Anstoss fuer Reflexionen darueber gab mir mein USA-Besuch zum Jahreswechsel. Dort habe ich vor sechs Jahren fuer ein Jahr in einer Familie gelebt. Anlass der Reise dieses Mal, war die Hochzeit des aelteren Sohnes der Familie. Auf einmal habe ich die Religiositaet und die konservative Lebenshaltung ganz anders, viel bewusster wahrgenommen. Es hat mich ein wenig in Schock versetzt zu sehen, dass diese Menschen mich massgeblich beeinflusst haben. Auf der anderen Seite will ich diese Zeit nicht missen und erinnere mich gerne an kontroverse Diskussionen mit meinen schraegen Gasteltern, die mir nichts desto trotz ans Herz gewachsen waren.

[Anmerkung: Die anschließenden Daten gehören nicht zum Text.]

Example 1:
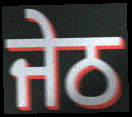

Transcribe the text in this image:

ਜੇਠ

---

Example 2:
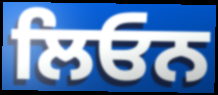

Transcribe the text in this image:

ਲਿਓਨ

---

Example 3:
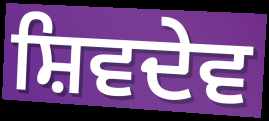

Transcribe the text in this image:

ਸ਼ਿਵਦੇਵ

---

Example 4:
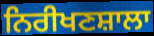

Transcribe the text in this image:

ਨਿਰੀਖਣਸ਼ਾਲਾ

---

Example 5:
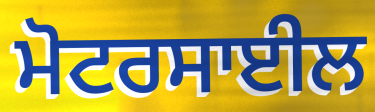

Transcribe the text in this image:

ਮੋਟਰਸਾਈਲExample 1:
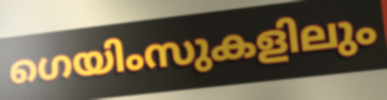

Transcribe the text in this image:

ഗെയിംസുകളിലും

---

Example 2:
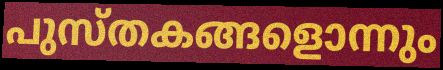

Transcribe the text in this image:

പുസ്തകങ്ങളൊന്നും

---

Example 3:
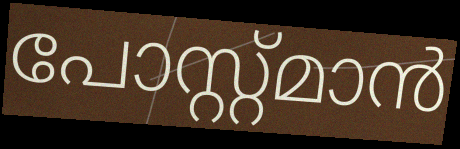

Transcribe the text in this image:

പോസ്റ്റ്മാൻ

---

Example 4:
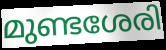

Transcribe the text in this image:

മുണ്ടശേരി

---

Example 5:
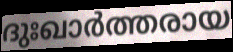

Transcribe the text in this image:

ദുഃഖാർത്തരായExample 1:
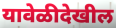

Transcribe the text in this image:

यावेळीदेखील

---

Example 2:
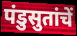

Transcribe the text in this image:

पंडुसुतांचें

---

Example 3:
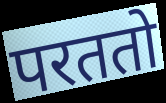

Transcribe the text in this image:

परततो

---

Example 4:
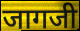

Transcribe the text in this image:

जागजी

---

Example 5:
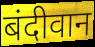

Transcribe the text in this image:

बंदीवान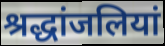
श्रद्धांजलियांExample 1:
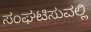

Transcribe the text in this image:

ಸಂಘಟಿಸುವಲ್ಲಿ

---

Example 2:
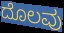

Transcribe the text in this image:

ದೊಲವು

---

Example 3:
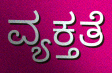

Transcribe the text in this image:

ವ್ಯಕ್ತತೆ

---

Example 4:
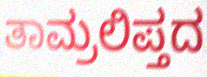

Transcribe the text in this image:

ತಾಮ್ರಲಿಪ್ತದ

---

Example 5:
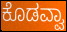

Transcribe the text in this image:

ಕೊಡವ್ವಾ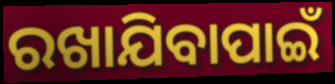
ରଖାଯିବାପାଇଁ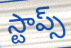
స్టాప్స్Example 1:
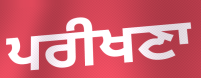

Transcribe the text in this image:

ਪਰੀਖਣਾ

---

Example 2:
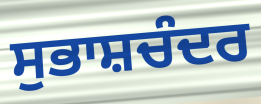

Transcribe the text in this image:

Bei solchen Begebenheiten, Zusammenkuenften nach Jahren des Nichtsehens, schwingt auch immer Nostalgie mit, die eigentlich ganz schoen ist und die man gar nicht kaputt machen moechte. Trotz dem Schwelgen in gemeinsamen Erlebnissen laesst sich das nicht ganz vermeiden. Genau die Emotionen wieder hervorzurufen, an die man sich gerne erinnert, ist unmoeglich, weil sie eben Vergangenheit sind und situations- und ortsbedingt sind und zeitlich fixiert, ja eingefroren sind. Auch Eigenschaften von Personen werden neu bewertet, aus einem anderen Blickwinkel betrachtet.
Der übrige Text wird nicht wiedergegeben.